Temporal allows you to write your entire Saga logic in one place, as if it were a single, local function. The platform handles the durability, state management, retries, and queuing, ensuring your workflow code will execute to completion, even in the face of process crashes, network partitions, or server restarts. We will explore this by building a complex e-commerce order processing Saga, focusing on the advanced implementation details that separate a proof-of-concept from a production-ready system.


The Anatomy of Our E-commerce Saga

Let's define a realistic, multi-step business process that's ripe for failure. When a customer places an order, the following sequence of operations must occur across different microservices:

  • Order Service: Creates an Order entity with a PENDING status.
  • Payment Service: Charges the customer's credit card for the total amount.
  • Inventory Service: Reserves the specific items in the order to prevent them from being sold to someone else.
  • Shipping Service: Arranges for shipping and generates a tracking label.
  • Order Service: Updates the Order entity's status to CONFIRMED.
  • The failure domain is vast:

    * What if payment fails (insufficient funds)? The order must be marked FAILED.

    * What if payment succeeds, but inventory reservation fails (item just went out of stock)? The payment must be refunded, and the order marked FAILED.

    * What if inventory is reserved, but the shipping provider's API is down? The payment must be refunded, the inventory must be released, and the order marked FAILED.

    Each forward action has a corresponding backward, or compensating, action:

    Action (Activity)Compensating Action (Activity)
    chargeCardrefundPayment
    reserveInventoryreleaseInventory
    createShipmentcancelShipment

    Our goal is to implement this logic as a single, durable Temporal Workflow that orchestrates calls to these microservices.

    Project Setup and Core Components

    We'll use a TypeScript-based monorepo structure.
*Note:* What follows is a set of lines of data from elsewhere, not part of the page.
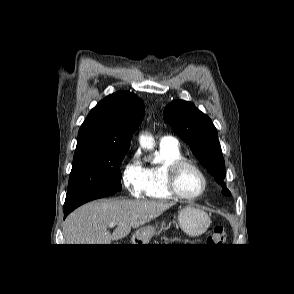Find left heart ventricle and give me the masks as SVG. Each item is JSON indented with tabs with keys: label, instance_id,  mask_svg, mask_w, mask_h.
Here are the masks:
<instances>
[{
	"label": "left heart ventricle",
	"instance_id": "b2bd125f",
	"mask_svg": "<svg viewBox=\"0 0 294 294\" xmlns=\"http://www.w3.org/2000/svg\"><path fill=\"white\" fill-rule=\"evenodd\" d=\"M177 186L182 194L193 196L200 192L202 179L195 170L185 167L178 175Z\"/></svg>",
	"mask_w": 294,
	"mask_h": 294
}]
</instances>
The services themselves (e.g., Express APIs for Payment, Inventory) are outside the scope of this article; we will focus on the Temporal client, worker, and workflow definitions that interact with them.

    bash
    # Project Structure
    /my-ecommerce-app
    ├── package.json
    ├── tsconfig.json
    ├── /workflows
    │   ├── index.ts           # Workflow entry point
    │   ├── orderWorkflow.ts   # Our main Saga logic
    │   └── types.ts           # Shared types
    ├── /activities
    │   ├── paymentActivities.ts
    │   ├── inventoryActivities.ts
    │   └── shippingActivities.ts
    ├── /worker
    │   └── index.ts           # Temporal Worker process
    └── /client
        └── index.ts           # Temporal Client to start workflows

    Defining Activities: The Interface to the Real World

    Activities are simple functions that execute your business logic, like calling a third-party API or interacting with a database. They are where all non-deterministic code and side effects live. Crucially, Temporal guarantees an activity will be executed at least once. This has significant implications for idempotency, which we'll address later.

    Let's define the interfaces for our activities. We'll group them by domain.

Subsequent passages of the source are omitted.